PROBLEM TO WORK ON :: Convert the text in each of the rows below into a JSON list of strings, with one string per line and blank lines left out.
*** Block opens ***
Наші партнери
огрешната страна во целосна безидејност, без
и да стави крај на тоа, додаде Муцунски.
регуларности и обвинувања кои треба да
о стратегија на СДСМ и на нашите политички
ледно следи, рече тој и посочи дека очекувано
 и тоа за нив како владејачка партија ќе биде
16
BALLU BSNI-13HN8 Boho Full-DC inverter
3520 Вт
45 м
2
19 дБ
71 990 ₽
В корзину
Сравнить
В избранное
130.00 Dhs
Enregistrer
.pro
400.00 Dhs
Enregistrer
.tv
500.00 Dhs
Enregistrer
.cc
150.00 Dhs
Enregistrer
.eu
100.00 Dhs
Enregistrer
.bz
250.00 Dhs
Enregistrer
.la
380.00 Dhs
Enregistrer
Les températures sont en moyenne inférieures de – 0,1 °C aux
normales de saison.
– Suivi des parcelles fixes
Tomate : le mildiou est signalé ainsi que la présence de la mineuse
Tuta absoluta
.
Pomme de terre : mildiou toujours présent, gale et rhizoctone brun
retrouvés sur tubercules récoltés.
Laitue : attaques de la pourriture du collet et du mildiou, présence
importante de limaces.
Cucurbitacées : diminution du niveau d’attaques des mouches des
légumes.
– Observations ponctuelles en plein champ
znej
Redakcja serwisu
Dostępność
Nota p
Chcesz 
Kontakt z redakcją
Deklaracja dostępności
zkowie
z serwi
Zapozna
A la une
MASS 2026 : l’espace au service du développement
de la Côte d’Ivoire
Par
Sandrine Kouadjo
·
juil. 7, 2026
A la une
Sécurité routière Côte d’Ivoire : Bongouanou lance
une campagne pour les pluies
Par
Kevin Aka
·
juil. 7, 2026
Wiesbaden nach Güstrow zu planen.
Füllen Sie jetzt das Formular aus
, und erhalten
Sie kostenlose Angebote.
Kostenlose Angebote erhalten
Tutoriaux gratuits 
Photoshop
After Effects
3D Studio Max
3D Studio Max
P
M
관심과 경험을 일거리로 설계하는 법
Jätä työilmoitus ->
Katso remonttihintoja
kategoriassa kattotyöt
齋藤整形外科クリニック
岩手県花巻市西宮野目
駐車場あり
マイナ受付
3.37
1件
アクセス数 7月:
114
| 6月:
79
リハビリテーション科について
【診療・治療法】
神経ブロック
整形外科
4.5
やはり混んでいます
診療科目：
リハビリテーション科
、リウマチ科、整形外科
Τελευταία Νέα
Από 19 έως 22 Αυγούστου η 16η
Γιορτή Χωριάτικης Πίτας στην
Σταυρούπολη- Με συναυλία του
*** Block closes ***
ANSWER FOR THIS EXERCISE ::
[
  "Наші партнери",
  "огрешната страна во целосна безидејност, без",
  "и да стави крај на тоа, додаде Муцунски.",
  "регуларности и обвинувања кои треба да",
  "о стратегија на СДСМ и на нашите политички",
  "ледно следи, рече тој и посочи дека очекувано",
  " и тоа за нив како владејачка партија ќе биде",
  "16",
  "BALLU BSNI-13HN8 Boho Full-DC inverter",
  "3520 Вт",
  "45 м",
  "2",
  "19 дБ",
  "71 990 ₽",
  "В корзину",
  "Сравнить",
  "В избранное",
  "130.00 Dhs",
  "Enregistrer",
  ".pro",
  "400.00 Dhs",
  "Enregistrer",
  ".tv",
  "500.00 Dhs",
  "Enregistrer",
  ".cc",
  "150.00 Dhs",
  "Enregistrer",
  ".eu",
  "100.00 Dhs",
  "Enregistrer",
  ".bz",
  "250.00 Dhs",
  "Enregistrer",
  ".la",
  "380.00 Dhs",
  "Enregistrer",
  "Les températures sont en moyenne inférieures de – 0,1 °C aux",
  "normales de saison.",
  "– Suivi des parcelles fixes",
  "Tomate : le mildiou est signalé ainsi que la présence de la mineuse",
  "Tuta absoluta",
  ".",
  "Pomme de terre : mildiou toujours présent, gale et rhizoctone brun",
  "retrouvés sur tubercules récoltés.",
  "Laitue : attaques de la pourriture du collet et du mildiou, présence",
  "importante de limaces.",
  "Cucurbitacées : diminution du niveau d’attaques des mouches des",
  "légumes.",
  "– Observations ponctuelles en plein champ",
  "znej",
  "Redakcja serwisu",
  "Dostępność",
  "Nota p",
  "Chcesz ",
  "Kontakt z redakcją",
  "Deklaracja dostępności",
  "zkowie",
  "z serwi",
  "Zapozna",
  "A la une",
  "MASS 2026 : l’espace au service du développement",
  "de la Côte d’Ivoire",
  "Par",
  "Sandrine Kouadjo",
  "·",
  "juil. 7, 2026",
  "A la une",
  "Sécurité routière Côte d’Ivoire : Bongouanou lance",
  "une campagne pour les pluies",
  "Par",
  "Kevin Aka",
  "·",
  "juil. 7, 2026",
  "Wiesbaden nach Güstrow zu planen.",
  "Füllen Sie jetzt das Formular aus",
  ", und erhalten",
  "Sie kostenlose Angebote.",
  "Kostenlose Angebote erhalten",
  "Tutoriaux gratuits ",
  "Photoshop",
  "After Effects",
  "3D Studio Max",
  "3D Studio Max",
  "P",
  "M",
  "관심과 경험을 일거리로 설계하는 법",
  "Jätä työilmoitus ->",
  "Katso remonttihintoja",
  "kategoriassa kattotyöt",
  "齋藤整形外科クリニック",
  "岩手県花巻市西宮野目",
  "駐車場あり",
  "マイナ受付",
  "3.37",
  "1件",
  "アクセス数 7月:",
  "114",
  "| 6月:",
  "79",
  "リハビリテーション科について",
  "【診療・治療法】",
  "神経ブロック",
  "整形外科",
  "4.5",
  "やはり混んでいます",
  "診療科目：",
  "リハビリテーション科",
  "、リウマチ科、整形外科",
  "Τελευταία Νέα",
  "Από 19 έως 22 Αυγούστου η 16η",
  "Γιορτή Χωριάτικης Πίτας στην",
  "Σταυρούπολη- Με συναυλία του"
]